Syria: ambassador who defected should be punished

FILE - In this Sept. 16, 2008 file photo provided by the Syrian official news agency SANA, Nawaf  Fares, left, is sworn in as Syria's first ambassador to Iraq in 26 years before Syrian President Bashar Assad, right, and Syrian Foreign Minister Walid Moallem in Damascus. Fares has defected and will seek asylum in Turkey, the most senior diplomat to abandon the regime since the uprising against Assad began 16 months ago, a Syrian opposition figure said Wednesday, July 11, 2012. (AP Photo/SANA, File)

FILE - In this Sept. 16, 2008 file photo provided by the Syrian official news agency SANA, Nawaf Fares, left, is sworn in as Syria's first ambassador to Iraq in 26 years before Syrian President Bashar Assad, right, and Syrian Foreign Minister Walid Moallem in Damascus. Fares has defected and will seek asylum in Turkey, the most senior diplomat to abandon the regime since the uprising against Assad began 16 months ago, a Syrian opposition figure said Wednesday, July 11, 2012. (AP Photo/SANA, File)

BEIRUT (AP) — Syria's Foreign Ministry said Thursday that the country's former ambassador to Iraq should be punished after his defection to the opposition seeking to overthrow President Bashar Assad.

In a statement reported by Syria's state news agency, the ministry said Nawaf Fares had been "relieved of his duties" and should face "legal and disciplinary accountability." Fares announced his defection in a video released Wednesday, saying he was siding with "the revolution" against Assad.

He is the highest profile diplomat to defect in the uprising and the second prominent figure to leave the regime in a week, suggesting some cracks in Assad's regime are appearing at senior levels although the core of Assad's regime has remained loyal despite growing international pressure.

Brig. Gen. Manaf Tlass, an Assad confidant and son of a former defense minister, fled Syria last week, but has not spoken publicly and he does not appear to have joined the rebel side. Opposition leaders and Western officials said they hoped Fares' defection would now encourage others to leave, too.

Syria's unrest began with protests in March 2011, but has since evolved into an armed insurgency with scores of rebel groups across the country clashing with government troops and attacking their bases and convoys. Activists say more than 17,000 people have been killed.
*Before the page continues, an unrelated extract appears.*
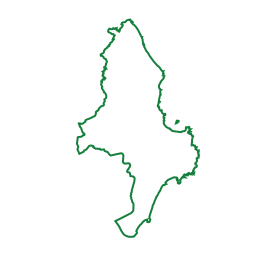 outline of Laem Ngop, Trat, Thailand, rotated 234°
{"feature_id": "78962969B48901516523989", "entity_name": "Laem Ngop", "entity_type": "district", "adm_level": 2, "iso_a3": "THA", "parent_name": "Thailand", "parent_adm1": "Trat", "projection": "natural_earth1", "projection_center": [102.364, 12.232], "detail": "fine", "context": "isolated", "style": "outline", "palette": "green", "viewbox_px": 256, "rotation_deg": 234, "n_neighbors": 0, "source": "geoboundaries", "source_scale": "gbopen_adm2", "svg_char_len": 5872}
<svg xmlns="http://www.w3.org/2000/svg" viewBox="0 0 256 256"><g transform="rotate(234 128 128)"><path d="M60.1,63.0L53.6,63.0L48.4,62.1L44.7,62.0L42.9,62.5L40.1,64.2L38.7,65.7L36.7,68.9L37.6,73.2L38.6,74.0L39.7,74.1L41.1,76.8L42.5,80.9L42.5,82.2L43.4,85.7L43.3,87.9L42.8,89.3L42.6,89.0L42.1,89.4L40.6,88.4L39.7,89.3L39.4,90.2L40.8,92.2L41.9,92.4L42.6,92.2L44.8,94.6L49.6,101.3L50.4,101.9L52.1,105.1L53.2,106.5L55.3,110.2L55.6,110.3L55.7,111.1L57.0,114.0L57.7,114.9L58.0,116.3L60.7,121.1L61.1,123.0L60.9,123.6L60.4,124.0L60.5,124.6L60.2,126.0L60.8,125.8L61.9,126.3L62.5,129.9L61.1,136.2L59.5,138.1L58.7,138.4L58.5,138.1L58.4,138.4L57.2,137.9L57.4,137.4L57.1,137.1L56.3,137.5L56.1,136.9L54.4,136.6L54.1,136.0L53.6,136.1L52.9,136.8L52.9,137.7L53.3,138.7L55.3,139.3L55.2,140.0L56.0,141.8L55.8,142.7L56.2,142.7L56.4,143.2L56.4,144.1L55.4,144.3L54.6,145.1L55.2,145.0L56.1,144.4L57.2,145.5L57.1,146.6L56.1,146.9L54.6,148.3L54.6,148.9L55.4,149.0L55.6,149.3L56.0,149.1L55.9,150.9L55.3,151.0L55.1,150.2L54.8,150.3L54.5,151.2L53.7,151.4L53.5,152.1L53.1,152.3L54.1,153.0L53.9,153.8L52.7,154.0L53.1,154.2L54.0,154.1L53.8,155.2L54.4,154.8L54.9,155.2L55.7,156.5L55.6,156.8L56.0,157.0L56.7,159.0L56.3,159.4L56.3,160.5L56.7,161.4L58.3,161.7L58.8,161.2L59.6,161.4L60.1,162.4L60.3,163.8L61.5,165.1L62.9,165.5L63.2,166.6L62.5,167.6L63.0,168.2L64.0,168.7L64.2,169.3L64.8,169.1L65.3,169.7L66.2,169.9L66.3,170.3L66.9,170.3L67.5,171.5L67.9,171.1L68.4,171.7L68.6,171.1L70.7,170.6L71.2,170.2L71.5,170.5L71.4,171.2L72.0,172.3L72.6,171.4L73.2,171.1L73.7,171.2L74.3,171.8L75.0,171.1L76.0,170.7L76.1,170.0L76.3,169.7L76.7,169.9L76.8,169.5L78.4,170.8L78.7,171.6L79.3,171.7L81.2,173.3L82.8,175.4L82.9,175.8L83.6,175.9L84.3,175.1L86.1,175.7L86.1,175.2L86.6,175.0L87.1,174.3L88.3,174.1L88.9,173.7L89.5,174.5L88.4,175.7L88.4,176.2L89.0,175.6L89.8,176.0L89.7,176.6L90.3,177.3L90.3,177.9L91.1,177.0L91.6,176.9L92.4,178.0L93.0,178.1L93.2,177.8L93.0,177.2L93.1,176.8L94.5,175.6L94.4,175.2L92.7,173.9L92.3,172.8L92.3,171.9L93.4,169.8L93.4,168.5L99.4,162.2L101.4,161.6L101.7,161.8L102.9,161.2L103.2,161.4L104.1,160.6L106.4,159.6L109.5,159.4L110.7,159.7L111.5,160.2L112.3,160.9L112.4,161.5L113.1,161.3L114.5,163.2L115.1,162.7L115.8,163.1L115.8,163.4L116.4,163.6L117.1,164.4L116.5,165.5L117.1,166.3L117.7,166.3L118.3,164.9L120.3,164.5L121.8,165.0L122.4,165.7L122.6,165.6L122.4,165.2L122.7,164.7L123.9,164.3L124.9,164.5L125.9,165.1L126.2,164.8L126.8,164.9L127.2,165.5L127.8,164.9L128.4,165.1L130.5,167.8L130.2,168.6L130.4,169.0L131.0,168.1L131.6,168.6L135.2,172.6L135.8,173.4L135.6,173.7L136.7,174.6L137.4,174.6L139.4,176.4L139.4,177.0L139.9,176.6L140.7,176.9L141.3,176.6L142.8,177.1L144.3,178.2L146.1,181.9L146.3,181.9L147.1,185.5L147.4,186.2L148.3,186.9L148.3,187.4L148.7,187.9L149.3,187.3L150.1,188.0L150.4,187.6L150.9,188.7L151.2,188.9L151.5,188.5L152.6,189.0L153.1,189.9L153.3,189.3L153.7,189.4L154.5,189.0L158.9,189.1L161.4,188.4L167.0,187.9L173.7,187.9L177.0,188.3L179.5,188.1L184.7,189.0L185.3,189.8L185.9,190.0L186.1,190.0L186.1,189.7L186.6,190.0L186.7,189.8L187.2,190.0L187.3,189.7L191.2,191.9L193.1,192.4L193.3,192.9L193.8,192.5L201.2,193.7L204.6,193.9L208.2,193.5L209.1,193.0L211.4,192.8L211.7,192.9L211.0,193.4L210.9,194.0L211.4,193.9L211.6,193.5L212.3,193.8L212.6,193.7L212.6,193.3L213.1,193.6L214.0,193.0L214.6,193.3L215.8,190.4L215.3,187.9L216.4,186.1L216.6,184.9L215.7,183.6L214.8,184.3L214.1,184.1L213.1,181.9L213.0,180.0L211.5,178.4L211.1,177.5L211.9,177.0L213.1,177.3L213.4,176.7L213.9,177.0L214.4,176.4L215.0,176.7L215.6,177.5L216.2,176.1L216.1,175.2L216.9,174.6L217.4,174.6L217.3,173.4L217.8,172.5L219.3,171.3L218.9,170.0L217.9,168.7L216.9,168.6L215.0,169.8L213.5,170.1L212.5,171.4L211.4,171.1L210.7,171.6L209.9,169.8L209.0,168.2L208.6,168.9L208.1,168.8L207.7,166.9L207.1,165.8L207.2,163.5L206.5,163.1L206.2,162.3L206.4,161.6L205.3,160.9L205.9,159.4L205.2,158.7L205.2,155.3L204.7,154.9L204.5,153.9L203.4,153.0L203.2,151.4L203.6,149.4L203.2,148.8L202.4,148.5L201.4,149.5L200.0,149.9L199.0,149.6L197.6,149.9L197.2,150.4L196.6,150.6L193.9,149.8L192.6,147.5L192.0,147.2L191.1,145.8L190.9,145.0L191.2,144.5L190.2,144.0L189.7,144.3L189.3,145.3L188.6,145.2L189.2,144.3L189.4,143.6L188.2,142.9L188.6,141.9L187.8,141.2L188.3,141.1L188.4,140.6L187.4,140.9L186.8,140.0L186.2,140.1L185.7,139.1L185.7,138.4L184.9,138.1L184.0,138.6L182.5,137.5L182.0,139.0L181.5,138.9L181.2,137.3L181.9,137.2L182.1,135.5L181.3,135.1L181.2,134.7L181.6,134.0L180.9,133.3L180.1,133.6L179.0,131.8L176.3,131.4L176.1,130.7L175.3,130.2L172.0,130.1L171.1,129.5L170.0,130.0L168.4,129.9L166.7,129.3L165.6,128.4L165.1,127.5L165.0,125.6L163.4,125.1L162.4,122.9L160.7,121.9L160.6,121.2L161.3,119.2L161.2,117.8L160.9,115.9L160.1,115.2L159.8,114.1L160.1,113.5L159.8,113.0L159.9,111.7L157.9,109.8L157.2,108.2L158.2,102.7L159.3,98.6L159.1,97.9L158.2,97.3L158.2,93.8L158.8,92.6L160.0,91.8L160.6,90.9L160.0,90.6L158.8,90.6L157.6,89.9L155.3,90.0L152.1,88.9L150.6,88.8L149.3,89.3L148.2,89.0L148.0,88.5L148.6,87.2L148.3,86.2L148.4,85.1L149.9,82.5L150.0,81.9L145.2,77.4L141.8,76.7L141.0,75.1L140.4,74.6L135.7,73.5L134.9,78.1L135.5,79.5L135.1,81.7L136.3,86.0L136.0,87.1L134.9,88.5L133.7,89.3L132.9,88.6L132.4,89.1L132.1,88.9L130.2,89.7L129.2,91.3L127.9,92.2L127.7,93.0L126.3,93.3L124.8,96.0L123.1,95.6L120.5,97.4L117.3,97.4L115.9,97.9L112.4,105.9L111.7,107.4L110.9,108.2L109.8,108.4L108.4,108.1L103.6,104.0L102.2,103.8L101.0,104.5L99.2,107.7L98.2,108.2L97.0,108.1L96.4,107.8L95.5,106.5L93.8,102.1L93.0,101.6L92.4,101.8L91.2,102.9L90.6,103.1L87.7,101.7L85.6,103.8L84.1,104.0L83.5,103.8L81.3,102.0L75.1,94.2L73.8,93.2L73.4,92.0L72.2,91.4L71.4,90.1L69.7,89.7L68.6,88.9L67.1,88.7L65.7,87.9L64.0,88.1L62.3,87.1L57.9,83.6L57.3,80.6L60.1,63.0ZM103.9,173.1L104.7,172.6L105.2,171.7L103.6,169.6L103.2,171.1L103.9,171.7L103.4,172.6L103.9,173.1ZM52.8,154.9L52.7,154.3L52.4,154.2L52.3,154.7L52.8,154.9Z" fill="none" stroke="#15803d" stroke-width="2"/></g></svg>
The Syrian government blames the uprising on armed gangs backed by foreign powers to weaken the state. It says more than 4,000 members of the security forces have been killed.
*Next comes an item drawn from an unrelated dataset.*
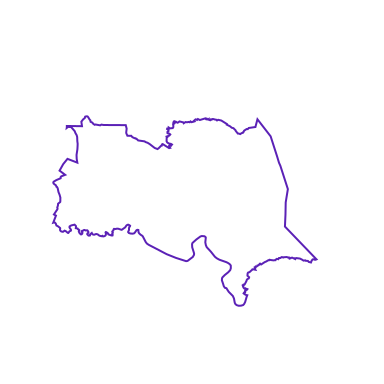 the district of Tanquián de Escobedo, San Luis Potosí, Mexico, rotated 117°
{"feature_id": "50627088B81870617842990", "entity_name": "Tanquián de Escobedo", "entity_type": "district", "adm_level": 2, "iso_a3": "MEX", "parent_name": "Mexico", "parent_adm1": "San Luis Potosí", "projection": "natural_earth1", "projection_center": [-98.642, 21.612], "detail": "fine", "context": "isolated", "style": "outline", "palette": "violet", "viewbox_px": 384, "rotation_deg": 117, "n_neighbors": 0, "source": "geoboundaries", "source_scale": "gbopen_adm2", "svg_char_len": 6068}
<svg xmlns="http://www.w3.org/2000/svg" viewBox="0 0 384 384"><g transform="rotate(117 192 192)"><path d="M258.9,95.9L259.2,96.9L259.2,98.5L258.9,100.0L258.0,99.9L257.3,99.1L256.2,99.4L256.2,99.8L254.9,100.1L254.7,99.5L254.8,99.2L254.2,98.7L253.7,98.6L253.8,98.9L253.5,99.1L253.7,99.5L253.6,100.4L253.7,100.7L253.6,100.8L254.0,101.5L254.1,101.4L254.2,101.8L253.7,102.9L253.0,103.6L253.0,103.3L252.3,103.7L252.3,103.9L251.4,104.3L250.8,103.8L250.7,103.2L249.9,103.1L247.2,103.1L246.4,103.1L245.4,103.3L244.5,103.1L243.2,102.2L242.0,102.4L241.4,104.6L239.5,105.4L238.8,105.5L238.1,105.3L237.4,104.4L234.7,103.4L233.9,103.0L233.6,103.1L233.2,102.7L232.5,100.3L231.9,101.2L231.2,101.1L231.1,101.7L230.6,102.0L229.9,101.2L229.6,101.3L229.6,101.0L229.0,100.6L227.9,100.0L227.7,100.2L226.9,99.4L226.7,99.5L225.4,98.9L225.1,99.0L224.9,98.7L225.3,98.1L225.2,97.5L221.5,95.4L220.2,94.3L218.1,93.0L217.9,92.4L217.2,92.2L216.8,90.8L215.9,88.3L215.2,87.3L214.9,86.7L214.4,86.8L213.0,86.0L212.7,84.6L211.3,84.5L210.6,83.2L209.4,82.7L208.9,81.5L209.0,81.0L208.4,80.5L206.9,78.0L206.8,76.6L206.3,76.0L207.1,74.9L206.2,74.0L205.8,74.0L205.0,72.9L204.9,69.7L204.2,69.9L204.1,69.3L203.5,69.0L202.3,65.6L202.3,63.3L202.5,61.5L201.5,60.1L201.7,59.6L200.8,57.4L201.3,56.3L200.8,54.0L198.8,54.2L197.3,53.9L196.8,53.2L196.7,52.1L196.2,51.1L195.5,50.5L180.6,93.5L169.6,98.5L158.7,103.8L145.9,107.9L128.5,125.2L126.4,127.8L121.9,132.1L106.7,147.2L97.5,166.7L105.3,165.0L109.2,170.5L110.7,170.9L111.1,171.9L113.7,173.4L115.1,173.3L115.4,173.6L116.1,173.5L117.1,174.6L118.5,175.3L118.8,177.3L119.1,177.7L117.7,180.8L117.2,181.3L116.7,183.0L116.3,184.0L116.7,185.8L116.2,187.8L116.2,191.6L115.6,191.7L115.0,198.3L115.8,201.5L116.9,202.2L116.6,203.4L117.0,204.3L117.3,206.1L117.7,206.9L118.1,206.9L118.3,207.2L118.6,208.0L119.1,207.8L119.8,208.3L120.0,209.8L119.3,210.2L119.8,210.5L120.5,211.4L120.7,212.2L120.0,212.3L120.2,213.4L124.3,217.7L124.3,219.9L125.5,220.2L125.5,221.6L126.1,222.0L127.8,222.6L128.0,221.9L128.7,222.6L130.0,224.1L129.8,225.4L130.9,225.7L131.2,227.0L132.1,228.0L132.6,229.5L134.5,230.6L133.9,231.3L134.8,235.2L136.3,235.9L136.9,236.5L136.7,238.1L137.0,240.0L137.3,240.1L138.2,240.2L138.4,238.7L139.0,238.8L140.1,239.7L141.3,238.8L142.7,238.1L143.8,238.2L145.5,240.8L145.2,241.2L145.1,242.1L146.0,241.7L146.7,242.9L147.2,242.8L147.2,242.3L146.9,241.2L148.6,240.6L148.9,241.0L149.4,241.2L150.6,240.7L150.7,240.1L150.3,238.6L150.6,237.5L152.0,237.8L153.6,239.3L153.6,238.8L154.2,238.8L154.7,239.4L158.3,237.7L159.0,236.7L159.2,236.1L159.2,233.9L159.1,233.4L158.7,232.9L158.8,231.4L160.3,231.7L160.3,233.1L161.1,233.4L161.8,233.0L162.6,231.5L163.3,232.3L162.6,239.9L163.1,240.3L164.4,240.0L164.7,240.5L167.9,241.5L169.4,242.2L169.7,245.2L168.5,251.5L168.3,253.9L168.6,256.1L168.4,257.2L170.5,263.4L169.9,265.0L170.1,265.6L169.7,266.6L170.1,267.4L170.2,269.5L170.0,270.7L169.5,271.6L171.2,275.1L169.5,277.2L168.7,277.7L165.2,279.0L162.5,281.4L172.4,301.1L173.1,303.3L174.3,304.1L175.7,308.7L176.3,309.2L176.1,310.9L175.4,312.3L175.5,314.2L174.7,314.9L174.3,315.1L173.9,316.2L172.5,318.4L172.1,319.4L172.6,320.6L173.4,321.4L174.7,321.1L176.8,322.0L179.6,322.5L183.3,319.9L190.0,333.5L191.2,332.9L191.8,332.7L190.3,332.0L189.0,329.2L191.0,324.2L192.5,322.5L193.7,320.6L195.1,319.3L198.7,317.3L200.9,315.8L202.8,314.9L206.0,313.5L211.4,311.7L214.8,309.8L217.9,307.5L219.0,318.0L225.6,319.4L233.1,319.7L234.3,312.8L237.4,315.6L238.4,315.8L239.4,315.3L243.0,318.3L245.4,319.8L246.3,320.0L247.2,319.3L247.6,318.0L247.7,316.6L248.4,315.6L248.9,315.1L248.8,314.6L249.6,313.4L252.7,310.9L254.6,308.7L256.8,306.7L258.9,305.7L259.8,305.2L260.8,304.9L263.2,306.0L265.0,305.3L267.0,305.0L267.6,304.4L268.4,304.1L274.7,304.8L274.8,302.5L282.3,301.7L282.0,301.4L281.5,300.2L282.0,299.0L283.4,297.6L283.4,295.9L283.9,293.3L284.1,293.0L285.4,292.5L286.0,292.1L286.4,291.3L286.5,290.5L286.1,289.0L285.8,288.7L284.3,288.0L284.2,286.7L284.8,284.1L284.6,283.6L282.6,283.3L281.6,282.4L281.1,282.4L280.4,282.9L279.6,284.5L278.9,285.3L278.1,285.4L276.6,284.4L274.4,281.8L275.0,280.0L275.6,279.6L277.0,279.1L276.5,277.4L276.9,276.8L276.9,275.8L277.2,275.1L278.3,275.1L278.8,274.7L279.9,273.2L279.9,272.5L280.2,271.6L279.7,271.1L278.9,270.9L278.1,271.1L277.5,272.3L276.9,272.5L276.5,272.3L276.1,271.6L275.5,271.4L274.8,270.9L274.6,270.4L274.6,269.4L273.7,268.0L273.8,267.4L274.1,267.1L274.3,266.5L275.1,265.9L275.6,265.9L276.1,266.3L277.0,266.3L277.3,266.0L277.8,264.5L277.6,263.9L277.1,263.2L276.7,263.2L276.2,263.5L275.8,263.5L274.0,262.7L274.8,261.6L274.8,260.7L274.5,259.8L273.0,258.4L272.7,257.7L272.6,256.3L272.9,255.3L272.9,254.3L272.5,252.6L271.7,251.9L272.0,251.3L271.8,250.8L271.0,249.9L270.2,249.4L269.7,249.3L268.5,249.6L267.2,250.7L266.8,250.6L266.7,250.2L266.8,248.9L267.1,247.8L267.7,247.4L267.7,246.8L267.3,244.0L266.8,243.1L266.2,243.2L265.6,244.1L264.3,244.0L263.7,245.0L263.3,245.1L262.0,244.6L261.0,244.9L260.3,244.8L259.6,243.2L258.7,242.2L258.2,241.0L257.7,237.7L257.5,237.4L253.9,235.5L251.6,235.2L250.7,234.7L250.1,234.1L250.0,232.6L250.2,231.8L250.7,231.7L251.3,232.0L251.7,231.8L252.7,231.8L254.4,230.9L256.5,230.8L256.8,230.6L257.2,229.6L256.9,227.9L256.1,226.0L255.2,224.9L254.2,224.5L251.2,224.1L250.5,223.5L250.2,222.6L252.2,221.3L252.8,220.4L253.4,218.4L253.5,217.0L253.8,215.8L257.6,210.5L258.4,208.8L258.7,206.7L258.9,186.3L258.0,176.4L256.3,165.9L255.7,165.0L255.3,164.6L249.5,161.8L247.0,161.7L245.7,162.3L241.2,166.7L238.6,168.2L237.7,168.4L237.1,168.4L232.4,166.6L227.8,164.3L226.8,163.3L225.8,160.9L225.9,159.7L226.4,159.0L230.8,157.3L233.1,155.5L234.5,153.8L236.6,148.1L239.3,142.2L239.8,139.8L239.9,136.8L238.9,129.4L238.9,127.7L239.1,126.0L239.5,124.8L240.0,124.0L242.3,122.8L244.3,122.5L247.1,123.3L251.1,125.1L254.2,126.1L255.2,126.1L257.1,125.3L259.7,122.6L261.5,120.9L262.4,119.2L262.4,118.8L262.1,118.0L262.1,117.6L263.1,116.0L264.3,113.9L266.1,108.4L267.9,106.2L271.3,103.6L272.1,102.5L272.3,101.8L272.5,101.0L272.4,100.0L272.1,98.6L271.0,96.7L269.5,95.1L268.1,94.7L265.9,94.7L260.7,95.7L258.9,95.9Z" fill="none" stroke="#5b21b6" stroke-width="2"/></g></svg>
In Paris, Iraqi Foreign Minister Hoshyar Zebari confirmed Fares' defection, saying he quit while outside of Iraq.

Fares condemned Assad's regime in a statement broadcast on the satellite channel Al-Jazeera.

"Where is the honor in killing your countrymen? Where is the national allegiance? The nation is all the people, not one person in particular," he said. "The allegiance is to the people, not to a dictator who kills his people."

It was unclear where Fares recorded the statement. His current whereabouts remain unknown.

Appointed to the Baghdad post four years ago, Fares was the first Syrian ambassador to Iraq in 26 years. Like Tlass, he is a member of the privileged Sunni elite in a regime dominated by Assad's minority Alawite sect.

Also Thursday, Human Rights Watch said it had found evidence that the Syrian government had fired cluster bombs in an area near the central city of Hama

The New York-based group said the munitions are clearly identifiable in amateur videos posted online, and that local activists said the area has been under government bombardment for weeks.

Cluster bombs explode in the air and drop dozens of "bomblets" over a large area but often, these do not explode on impact. They remain explosive, however, increasing the threat of later injury to civilians.

Anti-regime activists reported government shelling of opposition areas throughout Syria Thursday, as well as clashes between rebels and regime forces.

The Britain-based Syrian Observatory for Human Rights said at least seven people died on the roads in the country's north when pro-regime gunmen targeted their cars. The group also said government shelling killed six people in what appeared to be a new offensive on the village of Treemseh, northwest of Hama.

Another group, the Local Coordination Committees, said at least 20 people were killed in the highway attacks and 7 died in Treemseh. Activist claims often have different figures and their reports cannot be independently verified.